Kürdistan Türkleştirilecek töreni

Tayyip Erdoğan Malazgirt’te Kürt düşmanlığını ilan ediyorsa, Kürtlerin de Tayyip Erdoğan’a Kürt iradesinin kabul ettirmesi boyunlarının borcudur.

Tayyip Erdoğan, bundan sonra Malazgirt ruhuyla hareket edeceklerini söylemektedir. Çanakkale kadar Malazgirt’te olacağız demiştir. Bunu söylerken herhangi bir ziyaret ve gidiş olarak belirtmemiştir. Kürdistan’ı Türkleştirmenin sembolü olarak Malazgirt’i dillendirmiştir. Kürt Özgürlük Hareketi’ne saldırılarını arttırdığı, bitireceğiz dediği dönemde bu tür konuşmalar yapması ve hiçbir dönemde olmadığı kadar şatafatlı bir gösterişle Malazgirt’e gitmesi amacını ortaya koymuştur.

Kürt bitirilecek, Kürdistan Türkleştirilecek! Tayyip Erdoğan’ın yeni parti, hükümet ve devlet programı budur. Cumhuriyet tarihi boyunca böyle bir amaç vardır. Ancak hiçbir İktidar böyle açık söylememiştir. Herhalde Tayyip Erdoğan benim işbirlikçi dayanaklarım fazla, bu nedenle bunu açık söyleyebilirim havasına girmiştir.

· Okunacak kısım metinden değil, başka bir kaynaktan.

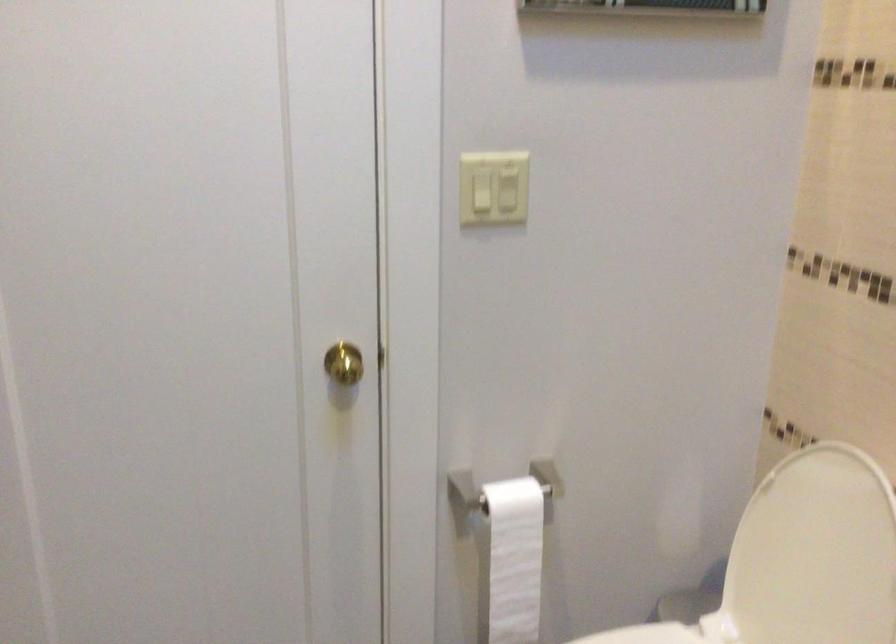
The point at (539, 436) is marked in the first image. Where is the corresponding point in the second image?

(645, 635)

Tayyip Erdoğan bir yönüyle de son zamanlarda konuşmalarıyla hayırlı iş yapmaktadır. Türkiye Cumhuriyeti tarihinde Kürt karşıtlığı bu kadar açık bir biçimde yapılmıyordu. Ne yapılıyorsa uygarlık adına ve doğuda yaşayan insanların hayrına yapılıyordu! Tayyip Erdoğan ise özellikle Dolmabahçe Mutabakatını reddettikten sonra Kürt karşıtlığını daha açık biçimde dillendirmektedir. Çöktürme planı ve 30 Ekim Milli Güvenlik Kurulu toplantısında alınan karardan sonra Kürt halkının özgürlük mücadelesini ezme kararı alınmıştır. 7 Haziran’dan sonra da bu karar açık bir biçimde pratiğe konulmuştur. Alparslan Türkeş’in oğlunun Başbakan yardımcısı yapılması yeni dönem politikasının sembol ismi olmuştur. Malazgirt isminin şimdi bir sembol olarak vurgulanması da bu yeni politikanın açık biçimde ifadesi olmaktadır. Malazgirt’i Kürdistan’ı Türkleştirmenin sembolü olarak kullanan ilk parti Alparslan Türkeş’in Milliyetçi Hareket Partisiydi. Şimdi Tayyip Erdoğan ve AKP Malazgirt’i bir sembol olarak ortaya koyarak oluşturmak istediği yeni Türkiye’nin kimliğinin ne olacağını ilan etmiştir. Bununla aynı zamanda MHP’lilere, artık MHP’ye ihtiyaç yok, yeni partiniz biziz mesajı verilmektedir. Son yıllarda MHP ve Devlet Bahçeli özel savaş gereği Malazgirt’i fazla dillendirmiyorlardı. AKP iktidarının yürüttüğü özel savaşa böyle destek veriyorlardı. Tayyip Erdoğan artık savaşı topyekun bir imha harekatı olarak yürüttüğünden yüzündeki maskeyi atmıştır. Bu aslında hayırlı bir durum olarak görülmelidir.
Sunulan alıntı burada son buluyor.